Verständnislos hebe ich den Blick und seufze gereizt. Um zu fragen, was sie genau meint, ist meine Neugier gerade aber nicht allzu fordernd. Ich sehe sie einfach genervt an, was auch reicht, um sie zu einer Antwort zu bringen.

"Kiran war auch schon so scheiße drauf! Wenn ihr so weiter macht, dann suche ich mir neue Freunde!" Schnaufend verschränkt sie die Arme und nickt dann Richtung Bushaltestelle. "Den da wenn's sein muss. Der Redet wenigstens. Auch wenn nur Scheiße bei raus kommt."

Innerlich fühle ich tatsächlich so etwas wie ein Lächeln, doch bin ich mir sicher, dass es nicht auf meinem Gesicht ankommt. Der den Liandra meint, ist Jean-Paul und mir ist klar, dass sie nur einen Scherz gemacht haben kann, weshalb ich kurz die Augen schließe und mich wenigstens zu einem nicht zu grantigen Satz zwinge.

"Willst du mit?"

Ich deute auf die Tür, die ich geöffnet habe um einzusteigen. Ohne ihre Antwort abzuwarten setzte ich mich hinters Steuer.

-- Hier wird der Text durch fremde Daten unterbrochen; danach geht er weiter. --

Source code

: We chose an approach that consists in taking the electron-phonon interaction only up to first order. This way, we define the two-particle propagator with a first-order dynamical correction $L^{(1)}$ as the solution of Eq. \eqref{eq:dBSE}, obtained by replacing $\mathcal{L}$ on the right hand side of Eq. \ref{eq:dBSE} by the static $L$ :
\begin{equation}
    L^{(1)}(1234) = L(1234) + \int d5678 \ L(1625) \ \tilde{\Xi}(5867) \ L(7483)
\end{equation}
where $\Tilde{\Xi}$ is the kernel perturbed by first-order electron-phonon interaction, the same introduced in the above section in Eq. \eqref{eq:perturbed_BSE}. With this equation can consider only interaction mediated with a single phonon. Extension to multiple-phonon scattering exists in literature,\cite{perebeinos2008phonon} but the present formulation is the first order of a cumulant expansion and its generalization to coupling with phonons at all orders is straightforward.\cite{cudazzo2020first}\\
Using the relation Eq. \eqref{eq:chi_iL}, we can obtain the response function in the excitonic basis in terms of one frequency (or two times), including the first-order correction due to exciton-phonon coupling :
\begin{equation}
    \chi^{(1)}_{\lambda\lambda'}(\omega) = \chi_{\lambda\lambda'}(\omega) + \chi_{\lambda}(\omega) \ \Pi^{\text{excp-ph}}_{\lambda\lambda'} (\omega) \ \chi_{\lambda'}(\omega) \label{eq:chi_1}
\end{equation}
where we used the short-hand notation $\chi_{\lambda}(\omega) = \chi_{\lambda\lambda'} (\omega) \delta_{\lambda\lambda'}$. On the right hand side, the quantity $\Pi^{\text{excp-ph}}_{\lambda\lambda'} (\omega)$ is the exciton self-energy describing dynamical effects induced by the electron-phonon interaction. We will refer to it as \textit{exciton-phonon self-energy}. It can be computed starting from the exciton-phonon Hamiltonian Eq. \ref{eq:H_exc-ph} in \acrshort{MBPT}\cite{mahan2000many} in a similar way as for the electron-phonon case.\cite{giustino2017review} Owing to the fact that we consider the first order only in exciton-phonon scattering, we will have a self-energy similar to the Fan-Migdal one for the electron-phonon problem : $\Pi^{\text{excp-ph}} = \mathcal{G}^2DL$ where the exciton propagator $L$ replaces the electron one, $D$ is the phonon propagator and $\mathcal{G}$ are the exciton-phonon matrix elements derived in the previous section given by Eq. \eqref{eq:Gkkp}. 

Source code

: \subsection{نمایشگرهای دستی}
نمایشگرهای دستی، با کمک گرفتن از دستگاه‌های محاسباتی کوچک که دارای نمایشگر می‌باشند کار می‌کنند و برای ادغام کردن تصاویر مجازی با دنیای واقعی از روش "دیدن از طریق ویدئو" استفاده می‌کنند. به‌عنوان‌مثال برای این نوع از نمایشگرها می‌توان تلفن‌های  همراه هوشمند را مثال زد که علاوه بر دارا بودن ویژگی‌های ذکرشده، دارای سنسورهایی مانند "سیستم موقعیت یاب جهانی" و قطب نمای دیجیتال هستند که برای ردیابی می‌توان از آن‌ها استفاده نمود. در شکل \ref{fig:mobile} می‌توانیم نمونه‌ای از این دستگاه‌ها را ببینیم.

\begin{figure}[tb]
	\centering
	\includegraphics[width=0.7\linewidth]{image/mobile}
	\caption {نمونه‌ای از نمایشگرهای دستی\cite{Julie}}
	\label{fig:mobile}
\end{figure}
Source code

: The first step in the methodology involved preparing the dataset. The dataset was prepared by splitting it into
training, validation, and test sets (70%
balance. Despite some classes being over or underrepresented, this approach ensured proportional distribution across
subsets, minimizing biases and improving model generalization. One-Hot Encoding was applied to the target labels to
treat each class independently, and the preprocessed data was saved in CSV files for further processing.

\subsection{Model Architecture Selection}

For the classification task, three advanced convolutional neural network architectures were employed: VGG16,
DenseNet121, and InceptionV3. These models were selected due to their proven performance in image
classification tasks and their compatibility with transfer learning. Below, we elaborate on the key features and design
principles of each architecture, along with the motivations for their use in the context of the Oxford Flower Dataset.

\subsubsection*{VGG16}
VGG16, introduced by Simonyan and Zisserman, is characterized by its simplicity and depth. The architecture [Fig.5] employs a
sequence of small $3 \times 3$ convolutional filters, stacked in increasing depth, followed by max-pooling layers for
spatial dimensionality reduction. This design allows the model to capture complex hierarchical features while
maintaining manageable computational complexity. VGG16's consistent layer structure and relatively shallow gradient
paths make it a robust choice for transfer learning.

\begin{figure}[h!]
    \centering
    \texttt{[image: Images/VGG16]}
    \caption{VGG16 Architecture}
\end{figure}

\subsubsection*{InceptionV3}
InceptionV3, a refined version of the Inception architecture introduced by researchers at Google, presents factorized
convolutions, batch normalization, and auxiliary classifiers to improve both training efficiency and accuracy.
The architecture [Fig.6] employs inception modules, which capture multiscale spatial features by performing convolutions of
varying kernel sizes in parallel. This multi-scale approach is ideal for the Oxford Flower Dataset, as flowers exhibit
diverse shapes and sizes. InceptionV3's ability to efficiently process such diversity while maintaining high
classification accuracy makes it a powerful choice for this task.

Ihr erleichtertes Lächeln nehme ich nur am Rande wahr.

"Ich dachte schon, du fragst gar nicht mehr!", verkündet sie schon wieder recht gut gelaunt, während sie sich anschnallt.

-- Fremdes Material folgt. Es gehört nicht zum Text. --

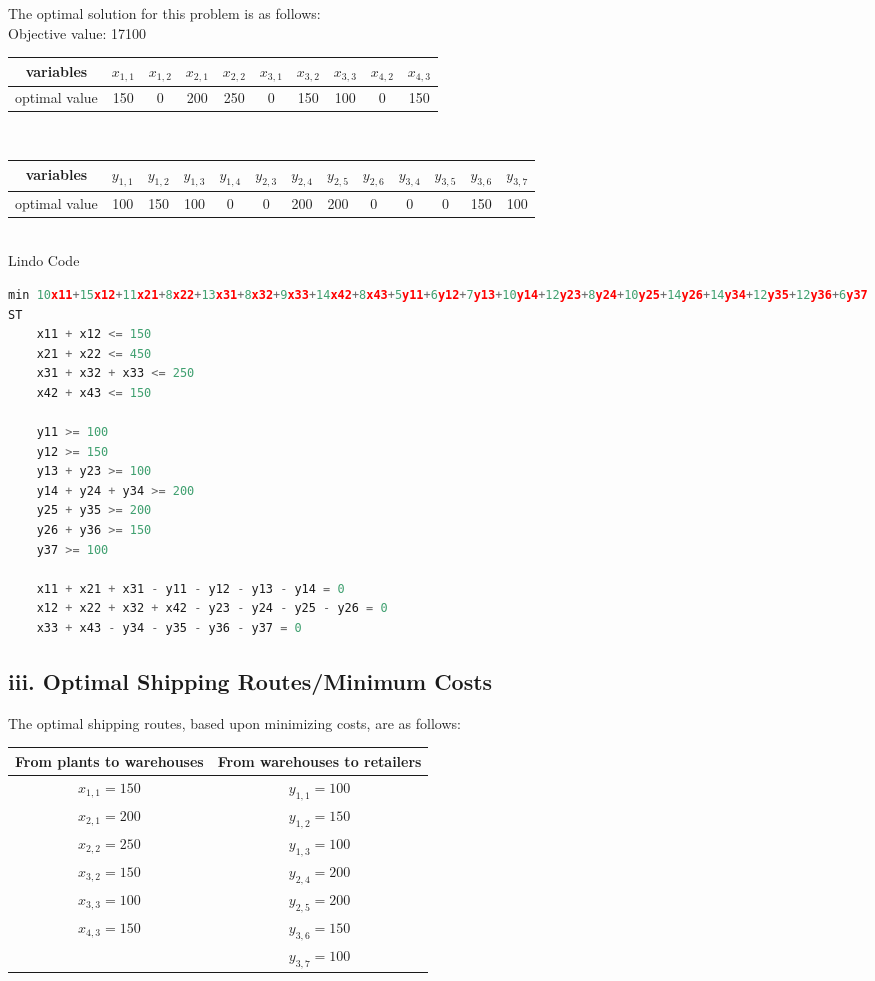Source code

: \documentclass[11pt]{scrreprt}
\begin{document}
The optimal solution for this problem is as follows:\\

Objective value: 17100\\

\begin{tabular}{|c|c|c|c|c|c|c|c|c|c|}
	\hline variables & $x_{1,1}$   &  $x_{1,2}$ & $x_{2,1}$ & $x_{2,2}$ & $x_{3,1}$ & $x_{3,2}$ & $x_{3,3}$ & $x_{4,2}$ & $x_{4,3}$      \\
	\hline optimal value & 150  &  0 & 200 & 250 & 0 & 150 & 100 & 0 & 150            \\
	\hline
\end{tabular} \\

\begin{tabular}{|c|c|c|c|c|c|c|c|c|c|c|c|c|}
	\hline variables & $y_{1,1}$ & $y_{1,2}$ & $y_{1,3}$ & $y_{1,4}$ & $y_{2,3}$ & $y_{2,4}$ & $y_{2,5}$ & $y_{2,6}$ & $y_{3,4}$ & $y_{3,5}$ & $y_{3,6}$ & $y_{3,7}$  \\
	\hline optimal value & 	100 & 150 & 100 & 0 & 0 & 200 & 200 & 0 & 0 & 0 & 150 & 100 \\
	 \hline
\end{tabular} \\

Lindo Code
\begin{lstlisting}[language=c]
min 10x11+15x12+11x21+8x22+13x31+8x32+9x33+14x42+8x43+5y11+6y12+7y13+10y14+12y23+8y24+10y25+14y26+14y34+12y35+12y36+6y37
ST
	x11 + x12 <= 150
	x21 + x22 <= 450
	x31 + x32 + x33 <= 250
	x42 + x43 <= 150

	y11 >= 100
	y12 >= 150
	y13 + y23 >= 100
	y14 + y24 + y34 >= 200
	y25 + y35 >= 200
	y26 + y36 >= 150
	y37 >= 100

	x11 + x21 + x31 - y11 - y12 - y13 - y14 = 0
	x12 + x22 + x32 + x42 - y23 - y24 - y25 - y26 = 0
	x33 + x43 - y34 - y35 - y36 - y37 = 0
\end{lstlisting}

\subsection{iii. Optimal Shipping Routes/Minimum Costs}
The optimal shipping routes, based upon minimizing costs, are as follows: \\

\begin{tabular}{|c|c|}
	\hline From plants to warehouses & From warehouses to retailers \\
	\hline $x_{1,1} = 150$ & $y_{1,1} = 100$ \\
	\hline $x_{2,1} = 200$ &$y_{1,2} = 150$ \\
	\hline $x_{2,2} = 250$ &$y_{1,3} = 100$ \\
	\hline $x_{3,2} = 150$ &$y_{2,4} = 200$ \\
	\hline $x_{3,3} = 100$ & $y_{2,5} = 200$  \\
	\hline $x_{4,3} = 150$ & $y_{3,6} = 150$  \\
	\hline & $y_{3,7} = 100$ \\
	\hline
\end{tabular} \\
\end{document}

Auf dem Weg zur Klinik textet sie mich zu. Doch scheint sie keine Antworten von mir zu erwarten, ganz so, als würde es ihr reichen, zu erzählen. Und so schalte ich schlicht ab und brumme hin und wieder nur anstandshalber ein leises: "Aha." und "Mhm."

Ansonsten schweige ich schlecht gelaunt. Meine Stimmung sinkt jedoch immer weiter in den Keller, desto dichter wir dem Krankenhaus kommen.

"Willst du nicht aussteigen?", wendet sich Liandra schließlich an mich. Wir stehen bestimmt schon seit fünf Minuten auf dem Parkplatz, doch kann ich mich nicht wirklich aufraffen auszusteigen.

"Ne!", knurre ich verhalten, wuchte mich aber dennoch aus meinem Sitz. Dunkle Wolken scheinen über meinem Kopf zu hängen. Sie erdrücken mich regelrecht, als wir das Gebäude betreten.

Liandra geht neben mir her. Mustert mich nachdenklich von der Seite und bleibt schließlich genervt stehen.

"Echt jetzt! Komm schon Ian! Ich meine, ich kenn dich ja noch nicht lange, aber was auch immer passiert ist, SO schlimm kann es doch gar nicht sein!"